[RECORDS PROVIDED Boundary: Start]
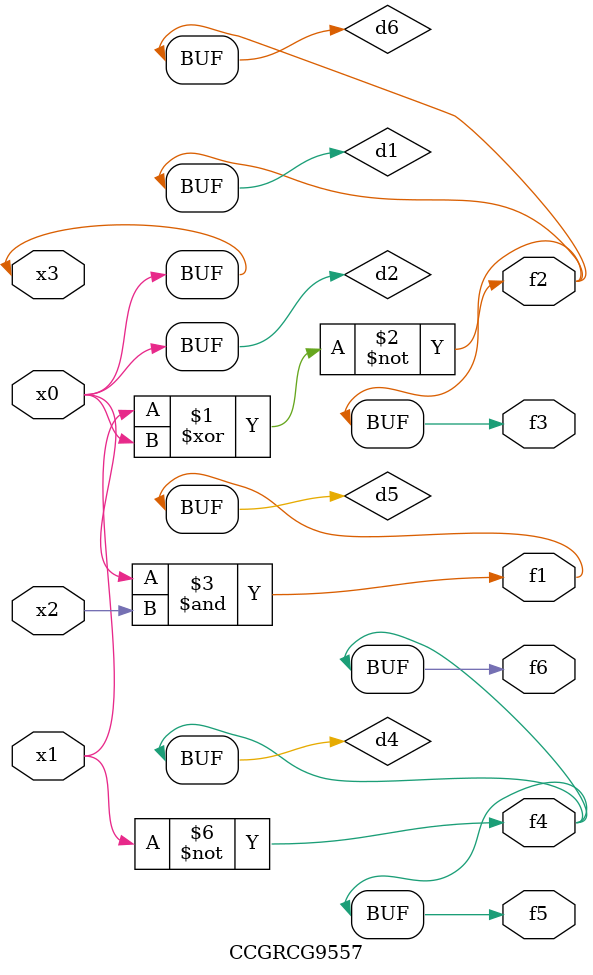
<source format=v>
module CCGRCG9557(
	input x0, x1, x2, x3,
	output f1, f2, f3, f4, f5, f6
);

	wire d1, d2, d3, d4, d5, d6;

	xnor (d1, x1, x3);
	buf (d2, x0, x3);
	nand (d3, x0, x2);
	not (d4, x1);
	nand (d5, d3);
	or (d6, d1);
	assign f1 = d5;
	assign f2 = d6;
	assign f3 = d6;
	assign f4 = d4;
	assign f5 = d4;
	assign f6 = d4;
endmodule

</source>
[RECORDS PROVIDED Boundary: End]
[RECORDS PROVIDED Boundary: Start]
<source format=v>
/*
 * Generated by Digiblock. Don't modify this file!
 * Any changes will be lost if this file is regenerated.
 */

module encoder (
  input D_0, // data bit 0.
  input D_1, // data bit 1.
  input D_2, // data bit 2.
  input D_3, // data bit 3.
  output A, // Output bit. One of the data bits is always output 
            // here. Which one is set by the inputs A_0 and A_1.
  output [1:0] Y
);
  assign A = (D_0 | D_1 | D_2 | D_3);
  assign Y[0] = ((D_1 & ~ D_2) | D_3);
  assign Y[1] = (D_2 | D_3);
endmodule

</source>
[RECORDS PROVIDED Boundary: End]
● **ACTIVITY**:
All lines in the listing above that contain "output" should be shown.

● **WRITTEN SOLUTION**:
	output f1, f2, f3, f4, f5, f6
  output A, // Output bit. One of the data bits is always output 
  output [1:0] Y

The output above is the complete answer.